#### What is expected
Could you return every line of text in the records below, unchanged and in order, leaving out the pictures?

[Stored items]
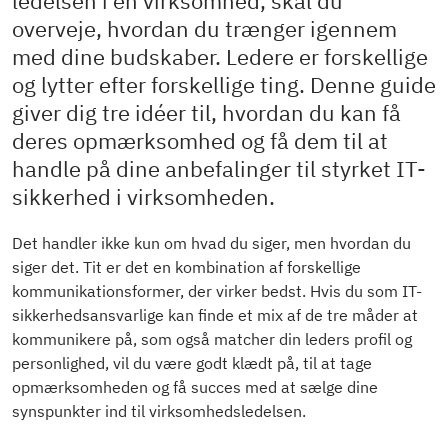
ledelsen i en virksomhed, skal du
overveje, hvordan du trænger igennem
med dine budskaber. Ledere er forskellige
og lytter efter forskellige ting. Denne guide
giver dig tre idéer til, hvordan du kan få
deres opmærksomhed og få dem til at
handle på dine anbefalinger til styrket IT-
sikkerhed i virksomheden.
Det handler ikke kun om hvad du siger, men hvordan du
siger det. Tit er det en kombination af forskellige
kommunikationsformer, der virker bedst. Hvis du som IT-
sikkerhedsansvarlige kan finde et mix af de tre måder at
kommunikere på, som også matcher din leders profil og
personlighed, vil du være godt klædt på, til at tage
opmærksomheden og få succes med at sælge dine
synspunkter ind til virksomhedsledelsen.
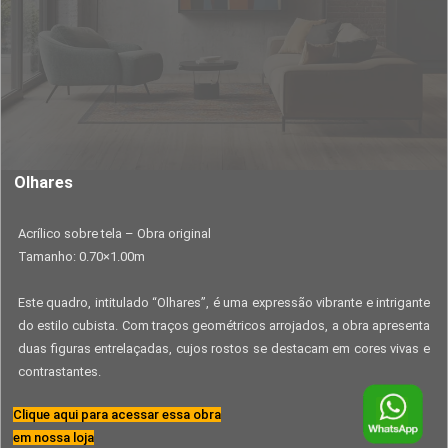
Olhares
Acrílico sobre tela – Obra original
Tamanho: 0.70×1.00m
Este quadro, intitulado “Olhares”, é uma expressão vibrante e intrigante
do estilo cubista. Com traços geométricos arrojados, a obra apresenta
duas figuras entrelaçadas, cujos rostos se destacam em cores vivas e
contrastantes.
Clique aqui para acessar essa obra
em nossa loja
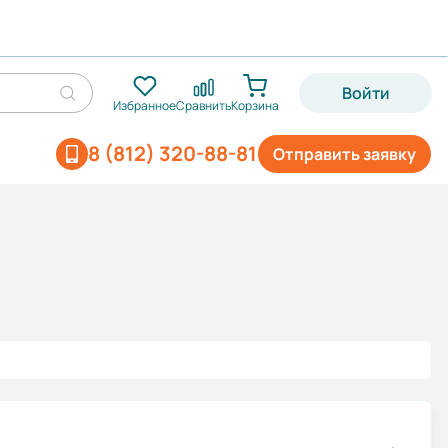
Войти
Избранное
Сравнить
Корзина
8 (812) 320-88-81
Отправить заявку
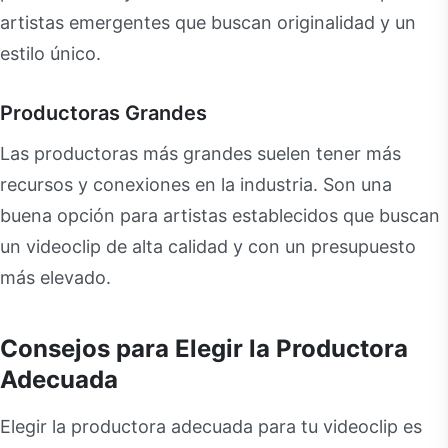
artistas emergentes que buscan originalidad y un
estilo único.
Productoras Grandes
Las productoras más grandes suelen tener más
recursos y conexiones en la industria. Son una
buena opción para artistas establecidos que buscan
un videoclip de alta calidad y con un presupuesto
más elevado.
Consejos para Elegir la Productora
Adecuada
Elegir la productora adecuada para tu videoclip es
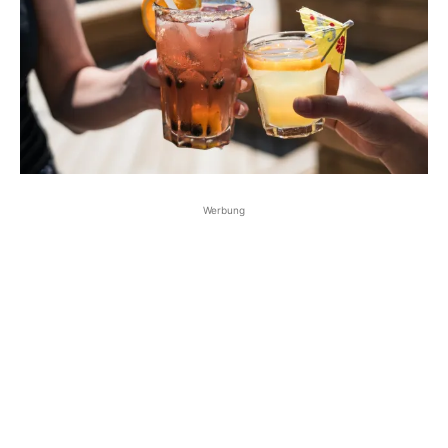
Werbung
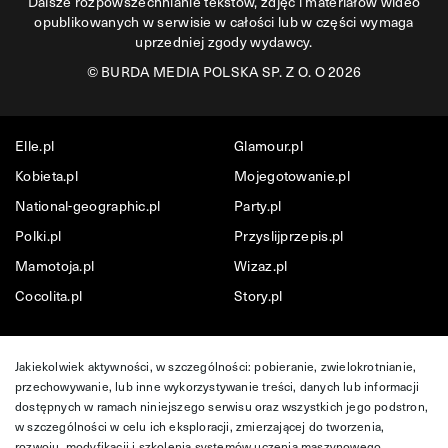
Dalsze rozpowszechnianie tekstów, zdjęć i materiałów wideo
opublikowanych w serwisie w całości lub w części wymaga
uprzedniej zgody wydawcy.
©
BURDA MEDIA POLSKA SP. Z O. O 2026
Elle.pl
Glamour.pl
Kobieta.pl
Mojegotowanie.pl
National-geographic.pl
Party.pl
Polki.pl
Przyslijprzepis.pl
Mamotoja.pl
Wizaz.pl
Cocolita.pl
Story.pl
Jakiekolwiek aktywności, w szczególności: pobieranie, zwielokrotnianie,
przechowywanie, lub inne wykorzystywanie treści, danych lub informacji
dostępnych w ramach niniejszego serwisu oraz wszystkich jego podstron,
w szczególności w celu ich eksploracji, zmierzającej do tworzenia,
rozwoju, modyfikacji i szkolenia systemów uczenia maszynowego,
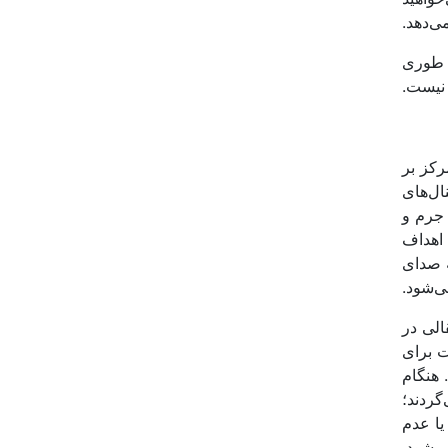
ی‌دهد.
، طوری
 نیست.
رکز بر
ال‌های
 جرم و
اهداف
ه صدای
ی‌شود.
الی در
ت برای
 هنگام
گردند؛
یا عدم
 شود.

#### Solved exercise
ledelsen i en virksomhed, skal du
overveje, hvordan du trænger igennem
med dine budskaber. Ledere er forskellige
og lytter efter forskellige ting. Denne guide
giver dig tre idéer til, hvordan du kan få
deres opmærksomhed og få dem til at
handle på dine anbefalinger til styrket IT-
sikkerhed i virksomheden.
Det handler ikke kun om hvad du siger, men hvordan du
siger det. Tit er det en kombination af forskellige
kommunikationsformer, der virker bedst. Hvis du som IT-
sikkerhedsansvarlige kan finde et mix af de tre måder at
kommunikere på, som også matcher din leders profil og
personlighed, vil du være godt klædt på, til at tage
opmærksomheden og få succes med at sælge dine
synspunkter ind til virksomhedsledelsen.
Olhares
Acrílico sobre tela – Obra original
Tamanho: 0.70×1.00m
Este quadro, intitulado “Olhares”, é uma expressão vibrante e intrigante
do estilo cubista. Com traços geométricos arrojados, a obra apresenta
duas figuras entrelaçadas, cujos rostos se destacam em cores vivas e
contrastantes.
Clique aqui para acessar essa obra
em nossa loja
Войти
Избранное
Сравнить
Корзина
8 (812) 320-88-81
Отправить заявку
artistas emergentes que buscan originalidad y un
estilo único.
Productoras Grandes
Las productoras más grandes suelen tener más
recursos y conexiones en la industria. Son una
buena opción para artistas establecidos que buscan
un videoclip de alta calidad y con un presupuesto
más elevado.
Consejos para Elegir la Productora
Adecuada
Elegir la productora adecuada para tu videoclip es
Werbung
Dalsze rozpowszechnianie tekstów, zdjęć i materiałów wideo
opublikowanych w serwisie w całości lub w części wymaga
uprzedniej zgody wydawcy.
©
BURDA MEDIA POLSKA SP. Z O. O 2026
Elle.pl
Glamour.pl
Kobieta.pl
Mojegotowanie.pl
National-geographic.pl
Party.pl
Polki.pl
Przyslijprzepis.pl
Mamotoja.pl
Wizaz.pl
Cocolita.pl
Story.pl
Jakiekolwiek aktywności, w szczególności: pobieranie, zwielokrotnianie,
przechowywanie, lub inne wykorzystywanie treści, danych lub informacji
dostępnych w ramach niniejszego serwisu oraz wszystkich jego podstron,
w szczególności w celu ich eksploracji, zmierzającej do tworzenia,
rozwoju, modyfikacji i szkolenia systemów uczenia maszynowego,
ی‌دهد.
، طوری
 نیست.
رکز بر
ال‌های
 جرم و
اهداف
ه صدای
ی‌شود.
الی در
ت برای
 هنگام
گردند؛
یا عدم
 شود.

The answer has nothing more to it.